A menudo elogiamos el papel económico del Rey haciendo referencia a sus gestiones para la promoción de la acción exterior de nuestras empresas. Esto es indudablemente cierto. Como primer embajador de España, don Juan Carlos ha facilitado la labor de las empresas españolas en todo el mundo, lo que siempre es importante, y más aún en los últimos años, en los que hemos apreciado la dimensión crucial de la internacionalización empresarial de nuestro país.
Pero también hay algo más, más de fondo y más relevante, también en su dimensión económica y empresarial. La monarquía es una institución, es decir, es un marco previsible y no arbitrario de nuestra convivencia. Esto podrá parecer abstracto o incluso inane, pero no lo es. Ni para lo bueno, ni para lo malo. (Cf. La monarquía como marca.)
Las instituciones potencian…o arruinan
Nuestra actividad se potencia si las instituciones existen y funcionan, y se dilapida y arruina si no existen o funcionan mal. Pensemos en lo que significa, por ejemplo, que el poder pueda sin previo aviso y sin castigo alguno arrebatarnos toda la propiedad que tenemos, y quebrantar todos los contratos que entablamos. Esa es la diferencia entre la ruina y la prosperidad de una comunidad.

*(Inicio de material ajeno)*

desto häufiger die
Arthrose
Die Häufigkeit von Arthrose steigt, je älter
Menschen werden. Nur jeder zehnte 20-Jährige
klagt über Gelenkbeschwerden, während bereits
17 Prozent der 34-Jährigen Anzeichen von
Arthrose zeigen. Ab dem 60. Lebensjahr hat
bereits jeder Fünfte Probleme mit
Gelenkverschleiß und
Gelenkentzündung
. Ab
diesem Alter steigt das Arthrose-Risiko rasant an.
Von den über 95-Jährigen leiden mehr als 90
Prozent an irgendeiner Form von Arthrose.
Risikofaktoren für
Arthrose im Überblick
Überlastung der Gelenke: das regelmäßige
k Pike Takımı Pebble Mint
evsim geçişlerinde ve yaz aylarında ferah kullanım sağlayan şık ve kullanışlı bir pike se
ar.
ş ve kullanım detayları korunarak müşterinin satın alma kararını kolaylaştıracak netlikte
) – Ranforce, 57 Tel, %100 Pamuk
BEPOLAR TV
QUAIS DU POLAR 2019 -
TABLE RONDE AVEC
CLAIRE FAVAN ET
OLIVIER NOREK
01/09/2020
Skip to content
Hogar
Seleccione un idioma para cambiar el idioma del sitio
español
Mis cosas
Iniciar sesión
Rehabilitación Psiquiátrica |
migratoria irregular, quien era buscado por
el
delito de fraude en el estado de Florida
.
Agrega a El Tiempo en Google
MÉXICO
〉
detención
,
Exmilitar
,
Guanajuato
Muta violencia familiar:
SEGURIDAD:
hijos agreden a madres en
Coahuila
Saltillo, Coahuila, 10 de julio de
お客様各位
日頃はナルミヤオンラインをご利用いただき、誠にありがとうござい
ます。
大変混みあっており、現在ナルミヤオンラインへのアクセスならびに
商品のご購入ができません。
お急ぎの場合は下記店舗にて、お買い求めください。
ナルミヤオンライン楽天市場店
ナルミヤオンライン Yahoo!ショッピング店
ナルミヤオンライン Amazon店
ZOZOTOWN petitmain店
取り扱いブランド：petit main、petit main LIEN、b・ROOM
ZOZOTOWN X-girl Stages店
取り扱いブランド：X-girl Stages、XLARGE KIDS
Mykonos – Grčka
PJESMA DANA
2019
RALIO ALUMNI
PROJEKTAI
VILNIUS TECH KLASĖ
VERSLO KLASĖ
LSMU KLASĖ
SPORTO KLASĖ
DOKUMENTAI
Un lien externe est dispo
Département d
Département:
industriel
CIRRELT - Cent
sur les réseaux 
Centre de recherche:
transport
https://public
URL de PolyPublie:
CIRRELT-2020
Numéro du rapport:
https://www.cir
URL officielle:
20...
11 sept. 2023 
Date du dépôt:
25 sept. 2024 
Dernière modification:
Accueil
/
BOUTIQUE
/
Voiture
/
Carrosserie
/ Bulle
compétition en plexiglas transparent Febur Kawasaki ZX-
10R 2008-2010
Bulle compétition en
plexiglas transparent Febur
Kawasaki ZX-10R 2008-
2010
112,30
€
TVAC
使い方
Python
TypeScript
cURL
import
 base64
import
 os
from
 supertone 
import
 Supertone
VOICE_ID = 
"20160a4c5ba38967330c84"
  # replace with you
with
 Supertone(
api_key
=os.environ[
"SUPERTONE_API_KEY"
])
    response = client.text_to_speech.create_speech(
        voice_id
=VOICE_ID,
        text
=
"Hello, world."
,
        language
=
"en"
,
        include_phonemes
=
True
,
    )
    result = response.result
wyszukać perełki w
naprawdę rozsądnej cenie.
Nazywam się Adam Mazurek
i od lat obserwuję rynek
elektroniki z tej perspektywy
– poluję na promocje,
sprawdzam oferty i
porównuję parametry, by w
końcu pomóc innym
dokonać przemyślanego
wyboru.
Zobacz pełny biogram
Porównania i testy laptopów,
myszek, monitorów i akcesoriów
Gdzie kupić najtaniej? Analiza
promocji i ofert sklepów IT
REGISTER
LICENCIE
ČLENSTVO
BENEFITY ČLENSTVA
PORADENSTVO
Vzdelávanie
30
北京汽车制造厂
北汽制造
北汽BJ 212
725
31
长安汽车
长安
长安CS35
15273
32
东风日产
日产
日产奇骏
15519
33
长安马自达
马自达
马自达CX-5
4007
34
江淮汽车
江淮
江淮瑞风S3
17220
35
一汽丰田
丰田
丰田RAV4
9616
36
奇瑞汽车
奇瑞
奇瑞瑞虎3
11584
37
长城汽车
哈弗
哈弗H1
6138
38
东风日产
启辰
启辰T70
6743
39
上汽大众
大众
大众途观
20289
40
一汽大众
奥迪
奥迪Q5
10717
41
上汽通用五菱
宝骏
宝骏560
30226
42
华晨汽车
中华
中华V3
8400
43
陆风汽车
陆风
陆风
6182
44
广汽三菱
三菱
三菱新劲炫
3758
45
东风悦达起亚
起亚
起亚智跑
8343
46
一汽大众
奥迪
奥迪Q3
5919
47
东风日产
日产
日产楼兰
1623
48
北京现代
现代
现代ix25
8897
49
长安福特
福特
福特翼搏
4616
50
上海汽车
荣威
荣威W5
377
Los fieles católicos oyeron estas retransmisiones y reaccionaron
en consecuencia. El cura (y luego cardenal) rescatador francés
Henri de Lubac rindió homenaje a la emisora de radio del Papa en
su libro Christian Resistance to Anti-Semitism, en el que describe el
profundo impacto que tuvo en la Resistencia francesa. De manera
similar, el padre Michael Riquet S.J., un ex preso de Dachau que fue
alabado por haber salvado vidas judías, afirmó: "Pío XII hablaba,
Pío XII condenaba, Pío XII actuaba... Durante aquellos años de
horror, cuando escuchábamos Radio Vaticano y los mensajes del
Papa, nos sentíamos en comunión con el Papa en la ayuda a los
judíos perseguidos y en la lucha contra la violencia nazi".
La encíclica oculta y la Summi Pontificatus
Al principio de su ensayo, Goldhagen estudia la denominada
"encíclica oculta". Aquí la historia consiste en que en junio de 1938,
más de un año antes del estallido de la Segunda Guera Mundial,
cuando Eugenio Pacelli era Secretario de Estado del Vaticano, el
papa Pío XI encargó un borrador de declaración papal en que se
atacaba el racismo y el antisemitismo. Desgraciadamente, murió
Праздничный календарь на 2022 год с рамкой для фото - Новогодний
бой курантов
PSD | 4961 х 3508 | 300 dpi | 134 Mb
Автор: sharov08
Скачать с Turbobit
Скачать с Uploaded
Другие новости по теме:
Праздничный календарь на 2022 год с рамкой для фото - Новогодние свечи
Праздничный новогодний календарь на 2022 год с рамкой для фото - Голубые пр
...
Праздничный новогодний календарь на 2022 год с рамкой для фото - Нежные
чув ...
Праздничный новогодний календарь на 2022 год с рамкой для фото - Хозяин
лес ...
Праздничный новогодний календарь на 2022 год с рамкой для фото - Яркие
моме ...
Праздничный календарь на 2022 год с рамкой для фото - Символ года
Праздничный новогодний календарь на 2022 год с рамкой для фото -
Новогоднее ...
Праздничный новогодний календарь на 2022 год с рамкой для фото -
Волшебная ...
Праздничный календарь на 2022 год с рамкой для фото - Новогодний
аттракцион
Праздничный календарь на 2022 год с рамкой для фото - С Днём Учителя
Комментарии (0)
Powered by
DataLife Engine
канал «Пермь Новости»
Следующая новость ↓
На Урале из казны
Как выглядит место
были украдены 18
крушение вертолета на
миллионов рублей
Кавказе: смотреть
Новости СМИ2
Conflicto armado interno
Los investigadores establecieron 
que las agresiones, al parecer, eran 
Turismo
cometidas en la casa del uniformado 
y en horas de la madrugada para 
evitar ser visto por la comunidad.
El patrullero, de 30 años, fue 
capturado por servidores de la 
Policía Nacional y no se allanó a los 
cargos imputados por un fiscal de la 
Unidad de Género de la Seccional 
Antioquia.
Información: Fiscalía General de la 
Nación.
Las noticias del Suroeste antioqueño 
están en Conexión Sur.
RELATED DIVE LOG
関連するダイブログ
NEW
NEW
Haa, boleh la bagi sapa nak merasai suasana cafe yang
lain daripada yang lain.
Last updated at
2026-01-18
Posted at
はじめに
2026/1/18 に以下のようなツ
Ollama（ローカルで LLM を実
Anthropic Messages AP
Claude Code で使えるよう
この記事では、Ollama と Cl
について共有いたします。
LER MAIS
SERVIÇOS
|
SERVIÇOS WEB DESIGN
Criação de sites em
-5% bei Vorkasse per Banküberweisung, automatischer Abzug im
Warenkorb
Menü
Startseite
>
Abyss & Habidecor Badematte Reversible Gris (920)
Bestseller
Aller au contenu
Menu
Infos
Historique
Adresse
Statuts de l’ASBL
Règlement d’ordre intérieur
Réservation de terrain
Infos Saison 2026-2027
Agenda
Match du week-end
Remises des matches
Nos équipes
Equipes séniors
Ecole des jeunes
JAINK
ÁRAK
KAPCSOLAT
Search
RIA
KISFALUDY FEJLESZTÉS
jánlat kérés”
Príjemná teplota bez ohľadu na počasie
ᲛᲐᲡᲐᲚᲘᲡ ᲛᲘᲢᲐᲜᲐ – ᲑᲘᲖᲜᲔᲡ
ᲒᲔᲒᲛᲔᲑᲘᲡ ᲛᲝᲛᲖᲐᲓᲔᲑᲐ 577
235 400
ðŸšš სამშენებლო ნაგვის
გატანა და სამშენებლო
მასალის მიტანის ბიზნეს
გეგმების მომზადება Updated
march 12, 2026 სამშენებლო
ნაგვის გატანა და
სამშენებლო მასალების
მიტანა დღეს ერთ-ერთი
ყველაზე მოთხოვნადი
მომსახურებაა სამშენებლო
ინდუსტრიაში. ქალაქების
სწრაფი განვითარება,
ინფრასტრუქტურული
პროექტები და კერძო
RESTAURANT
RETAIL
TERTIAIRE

Si observamos la monarquía, vemos que su funcionamiento obedece o debería obedecer a reglas que conocemos y que el poder no cambia, o cambia con dificultad. Puede haber decisiones extraordinarias, como una abdicación, pero ni siquiera eso debería comportar el abandono de la normalidad institucional. Y dicha normalidad reviste también una dimensión económica que no cabe ignorar.